Tom Holliday  1:13:36

super passionate about the space. I think that the next 10 to 15 years are going to be some of the most interesting. Most interesting of my career. I think that we just have a lot of a lot of things we have to resolve in the world. Commodities are at the center of a lot of that. I think this de globalization trend that we have is an underlying, you know, thematic that that affects commodities greatly. And then when you add all the other things on top of that, I think they’re going to there’s going to be that, that volatility environment to be able to trade underneath a very interesting fundamental backdrop, to be able to capture opportunities. So um,

 

Jeff Malec  1:14:20

any thoughts, just as you mentioned, de globalization, my brain went to each region will have their own Commodity Exchange, their own, which they already sort of do, but it might grow.

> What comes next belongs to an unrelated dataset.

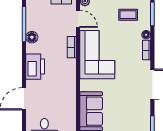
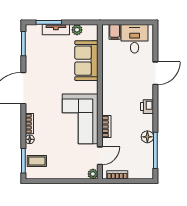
coffee table: (128, 15) -> (37, 161), moved
door: (78, 19) -> (100, 156), swing flipped
printer: (35, 67) -> (147, 107), width x0.53, depth x0.68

You might get more liquidity in each region. If that

 

Tom Holliday  1:14:33

happens, you might and you know, the biggest one you know right now, which is a problem, is the chef exchange is in China, and it’s, it creates a lot of difficulty because, you know, sending money to a Chinese exchange, right? But outside of that, yeah, listen, I think that commodities should, should continue to grow here. They’re cheap, is. Is they’ve ever been relative to equities ever, which is really interesting,

 

Jeff Malec  1:15:05

if you look at what might be saying more about equities.

 

Tom Holliday  1:15:07

Well, it is more of an equity story, for sure. Yeah, we’re, you know, commodities have been kind of left for dead as equities continue to go up. But those things you know, typically resolve themselves. So, you know, 1970s they resolved themselves when equities came down, but commodities went up, as through gold and through oil. From 1999 through 2009 10, equities were dead flat. Commodities were up 300% at the top during that period of time. This once again, China was consuming everything. And I’m not making a call on equities. I mean, I have no roughly idea if they’re going if they’re going to continue to go up or not, but I do know that there are so many forces underlying this commodity, this commodity opportunity, that you know once again, I’ll say it again. It demands it demands attention, because I don’t think people are paying attention. It demands attention. What?

 

Jeff Malec  1:16:03

That’s a good one to close it out on. Demands your attention. All right. Tom, thanks so much for coming on. Best of luck with everything.

 

Tom Holliday  1:16:12

I appreciate it. Thanks so much, RCM for your time. Let me get my story out. I really appreciate it. Yeah,

 

Jeff Malec  1:16:19

we’ll talk to you soon.

This transcript was compiled automatically via Otter.AI and as such may include typos and errors the artificial intelligence did not pick up correctly.